[aur-general] My thoughts on the [Community] policy discussion

Drew Frank goodgrue at archlinux.us
Sun Nov 30 14:34:29 EST 2008


On Sun, Nov 30, 2008 at 4:00 AM, Timm Preetz <timm at preetz.us> wrote:
> On Sat, 2008-11-29 at 23:38 -0800, Drew Frank wrote:
>> 2. Both vote counts and pkgstats statistics, as they are currently
>> generated, are flawed metrics of package popularity.
>>
>> 3. Nearly all of the controversy over various [Community] admission
>> policies stems from the fact that different people place different
>> levels of trust in the information provided by votes and pkgstats.
>>
>> I feel like I'm a bit late to the party, but unless there is a
>> critical need to act now my recommendation would be to first set up a
>> system whereby accurate usage statistics are obtained and then proceed
>> to develop policy based on accurate, interpretable statistics.
>
> How do you want to measure the usage correctly?

Good question :).  Unfortunately, I can't say I have the answer, but
with so many clever folks here I'm confident we could figure something
out.

> Then we would need a community-layer to pacman wo notifies AUR whenever
> a package from community is installed or deleted.

Seems reasonable.

> But that won't happen due to privacy concerns.

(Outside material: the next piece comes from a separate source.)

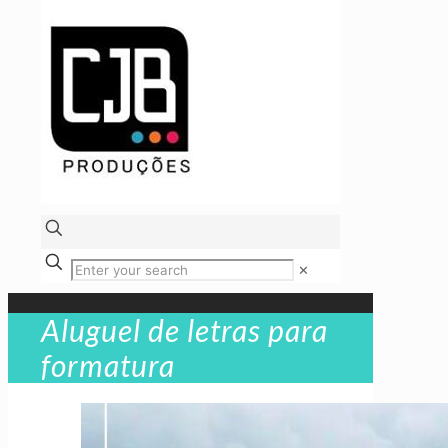
✕
Aluguel de letras para
formatura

I admit, my experience dealing with this issue is quite limited.  How
exactly would this violate user privacy?  Could we not anonymize the
data before storing it?

There are other potential solutions I've seen discussed, such as
asking everyone to run pkgstats every x months.  This also sounds
plausible, but has the drawback of being less up-to-date and relying,
like voting, on users to do as they're asked.  It could be
pre-installed as a cron job, but some folks like to disable cron.
Still, I think it has potential.

The "pacman community-layer" idea has the advantage that no extra work
is required on the part of users, and to me (besides the privacy issue
which I don't yet fully understand) seems like the best option.  In
some sense, it would be just an automated, anonymous, forced
"vote"/"unvote" mechanism.

Again, I am mostly just trying to direct attention toward what seems
to me like a very solvable problem.  People have talked about creating
a "more optimal" admission policy -- it seems to me that any policy
based on imperfect information will have issues, and thus the first
question we need to answer is the one you brought up: how can we
measure usage correctly?  I worry that a system that relies too much
on incorrect usage information will necessitate manual corrections and
special-cases and cause headaches down the road.